Раньше как воспитанный грузчик я ругалась только за рулем. Теперь я начала выражаться самыми своими последними словами, когда Катька, подобрав на стуле под себя голые ноги, шла с химией на третий, четвертый час…
– Мам, ну ты же приличный человек! – укорила меня Катька. – Не ругайся!
– Тетрадку закрывай! На фиг! – закричала я. – Компьютер выключай!
– Мам, ты спать ложись, а я через… полчаса, хорошо? Иди, почитай, засыпай… Тебе меня будить завтра с утра…
– К чертовой матери! – взорвалась я, понимая всю бессмысленность, безвыходность, нелепость и замкнутый круг. – К чертовой матери твою химию!
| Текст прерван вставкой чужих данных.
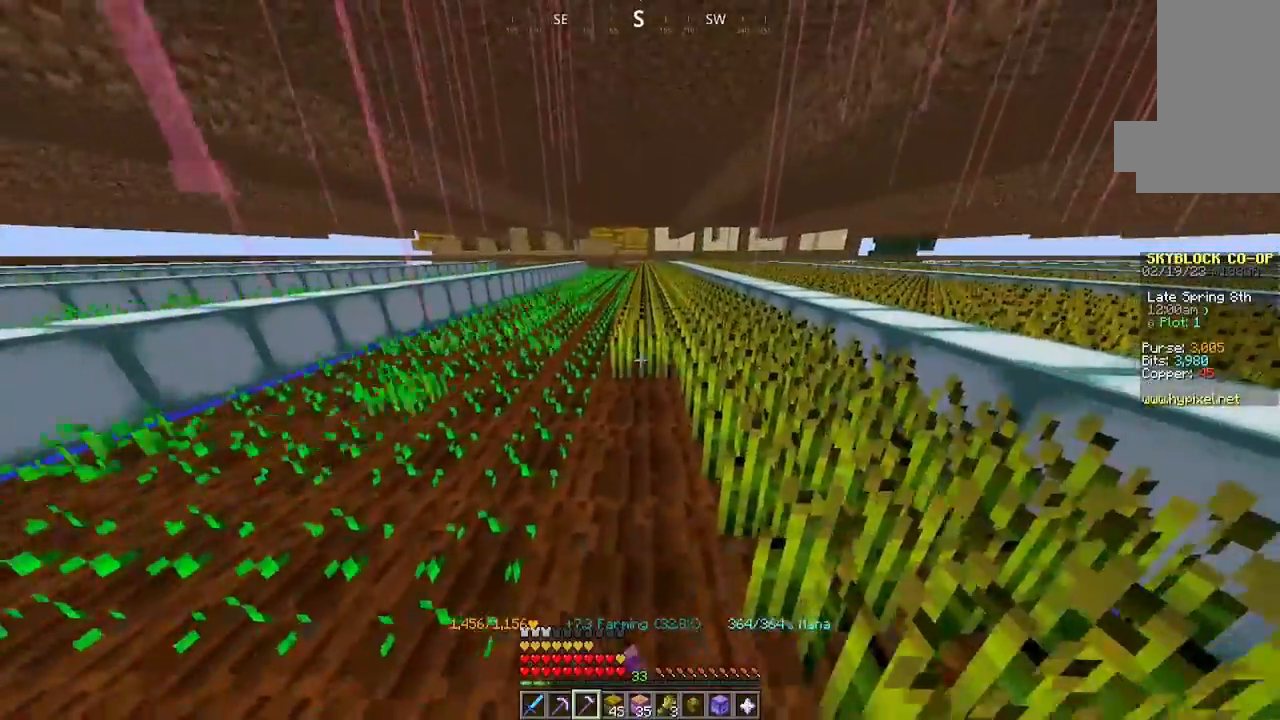
{"keys": ["w"], "mouse": ["left"], "events": []}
К чертовой матери твои пятерки чертовы!
– И я тоже так считаю… – пробормотала Катька. – Тем более, по химии у меня теперь тройка… А я хочу хотя бы четверку… Мам, кальций – это металл?
– Кальций – это мел!!! – чувствуя, что у меня сейчас лопнет голова, я старалась не кричать. – Мел!!! Понимаешь? Дети мел едят, когда им кальция не хватает! Пиши – «кальций – это мел» и ложись спать… Это бесполезно, Катя!